▶ [EXERCISE REQUIREMENTS]: After finding the line containing "Toyota – Opkoper Dessel is" below, please output that line and each following one through the line containing "u de transactie", exactly as written.

Records excerpted from a collection:
☆ ☆ ☆
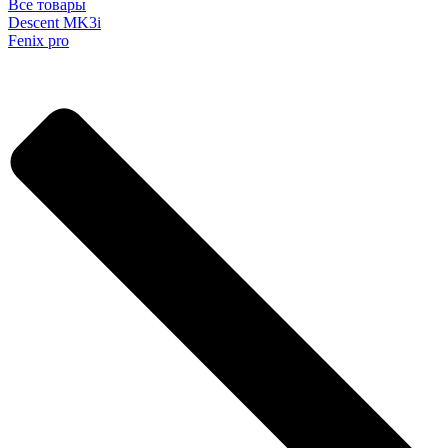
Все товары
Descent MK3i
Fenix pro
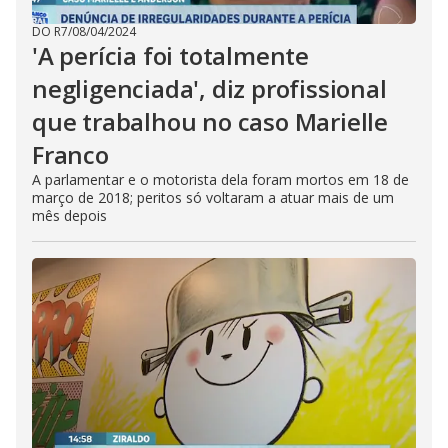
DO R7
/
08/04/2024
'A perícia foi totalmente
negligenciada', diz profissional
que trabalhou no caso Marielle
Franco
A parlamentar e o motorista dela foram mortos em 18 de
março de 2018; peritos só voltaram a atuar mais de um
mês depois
☆ ☆ ☆
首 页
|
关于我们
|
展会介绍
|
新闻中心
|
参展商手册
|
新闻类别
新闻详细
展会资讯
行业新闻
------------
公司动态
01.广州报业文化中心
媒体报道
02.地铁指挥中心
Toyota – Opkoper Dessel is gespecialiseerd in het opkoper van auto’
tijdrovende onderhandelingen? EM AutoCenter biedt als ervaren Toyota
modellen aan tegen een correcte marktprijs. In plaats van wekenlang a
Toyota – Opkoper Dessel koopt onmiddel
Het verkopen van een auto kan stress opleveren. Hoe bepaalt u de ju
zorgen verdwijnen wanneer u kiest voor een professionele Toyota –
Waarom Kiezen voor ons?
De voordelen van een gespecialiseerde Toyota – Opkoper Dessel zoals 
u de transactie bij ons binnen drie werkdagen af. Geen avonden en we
☆ ☆ ☆
▶ [SOLUTION FOR THIS TASK]:
Toyota – Opkoper Dessel is gespecialiseerd in het opkoper van auto’
tijdrovende onderhandelingen? EM AutoCenter biedt als ervaren Toyota
modellen aan tegen een correcte marktprijs. In plaats van wekenlang a
Toyota – Opkoper Dessel koopt onmiddel
Het verkopen van een auto kan stress opleveren. Hoe bepaalt u de ju
zorgen verdwijnen wanneer u kiest voor een professionele Toyota –
Waarom Kiezen voor ons?
De voordelen van een gespecialiseerde Toyota – Opkoper Dessel zoals 
u de transactie bij ons binnen drie werkdagen af. Geen avonden en we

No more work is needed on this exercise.